Daphne Merkin’s review in the NYT upon the reissue has it right:
I felt I had walked into a room where little was coming into focus, until, quite suddenly, it did. Garner’s style is laconic and wayward, reminding me of other writers whose gift is the art of artlessness, like Jean Rhys, Jane Bowles and Paula Fox. Nothing is put forward to entice the reader to take an interest in what is taking place on the page — no dramatic events or abrupt plunges into emotion. Everything is a manifestation of Garner’s sensibility rather than a plot point, which can make for a certain opaqueness regarding her character’s motives. Yet “The Children’s Bach” seemed truer to the way we experience life than most other novels I’d read.
Yet this is not my favourite Garner. The structure here is loose and pretty arte povera, whereas the writing in The Spare Room and later pieces is abundant, positively satiating.

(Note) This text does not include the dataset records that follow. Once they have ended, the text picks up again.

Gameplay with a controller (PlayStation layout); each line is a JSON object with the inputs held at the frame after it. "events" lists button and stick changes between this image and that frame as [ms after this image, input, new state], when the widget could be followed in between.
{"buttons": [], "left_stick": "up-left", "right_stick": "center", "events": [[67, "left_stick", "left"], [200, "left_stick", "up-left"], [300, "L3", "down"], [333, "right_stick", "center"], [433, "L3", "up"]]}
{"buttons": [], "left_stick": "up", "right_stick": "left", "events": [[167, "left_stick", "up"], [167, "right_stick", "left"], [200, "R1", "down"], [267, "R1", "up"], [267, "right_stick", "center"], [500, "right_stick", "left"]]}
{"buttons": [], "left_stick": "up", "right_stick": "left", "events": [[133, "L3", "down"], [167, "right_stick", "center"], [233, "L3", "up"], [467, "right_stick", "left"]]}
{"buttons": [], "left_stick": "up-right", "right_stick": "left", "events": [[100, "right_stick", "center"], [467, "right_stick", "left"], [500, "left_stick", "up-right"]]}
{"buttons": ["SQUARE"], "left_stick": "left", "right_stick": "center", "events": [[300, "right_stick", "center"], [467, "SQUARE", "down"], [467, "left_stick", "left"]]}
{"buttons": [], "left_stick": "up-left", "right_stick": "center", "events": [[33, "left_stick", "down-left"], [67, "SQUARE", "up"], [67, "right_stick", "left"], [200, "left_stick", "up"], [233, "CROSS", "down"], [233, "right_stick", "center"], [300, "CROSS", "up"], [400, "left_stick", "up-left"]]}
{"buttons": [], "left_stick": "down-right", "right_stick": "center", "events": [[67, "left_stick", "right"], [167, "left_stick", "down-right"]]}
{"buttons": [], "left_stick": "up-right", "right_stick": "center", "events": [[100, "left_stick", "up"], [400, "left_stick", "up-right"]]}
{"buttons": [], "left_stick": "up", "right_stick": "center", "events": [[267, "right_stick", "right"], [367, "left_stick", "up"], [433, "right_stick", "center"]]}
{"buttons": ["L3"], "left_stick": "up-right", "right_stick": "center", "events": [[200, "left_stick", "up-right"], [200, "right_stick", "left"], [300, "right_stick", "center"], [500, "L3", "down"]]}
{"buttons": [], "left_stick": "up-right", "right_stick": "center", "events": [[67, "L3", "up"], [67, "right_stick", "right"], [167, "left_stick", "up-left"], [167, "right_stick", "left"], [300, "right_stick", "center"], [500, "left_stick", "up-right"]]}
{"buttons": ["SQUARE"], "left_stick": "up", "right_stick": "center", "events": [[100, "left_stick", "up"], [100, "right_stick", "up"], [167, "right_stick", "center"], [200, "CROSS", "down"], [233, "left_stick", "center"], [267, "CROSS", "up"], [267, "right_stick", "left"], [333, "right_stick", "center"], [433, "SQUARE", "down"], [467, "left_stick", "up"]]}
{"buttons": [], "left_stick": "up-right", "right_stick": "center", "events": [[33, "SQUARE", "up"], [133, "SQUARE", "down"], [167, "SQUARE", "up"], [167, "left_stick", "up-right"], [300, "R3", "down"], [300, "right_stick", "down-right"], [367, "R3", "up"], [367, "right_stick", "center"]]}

Another one from the arte povera family of books, Honour & Other People’s Children (1980, 2008) was only Garner’s second book and one that, as she wrote many years later in the foreword to True Stories, upset all the people who found themselves in it, thinly disguised. In Honour, a long and friendly separation between exes needs to be formalized as the husband now intends to marry someone else, whereas Other People’s Children looks at the dying friendship between two women whose lives have entwined for decades. Lots of bohemian communal living and circumstantial mothering and characters you’re not sure why they’re there, but the Garner-ian world-making, its discreet beat, holds it all together. Just about.
Her breakout novel, Monkey Grip (1977), I haven’t read, nor have I read her crime books - though her occasional pieces explaining why she’s interested in true crime (see Everywhere I Look) are really compelling. Her next one will apparently be a book about her grandson’s football team… among other things. The Q&A with Garner by the Observer’s Rachel Cooke from earlier in 2024 is a good a read.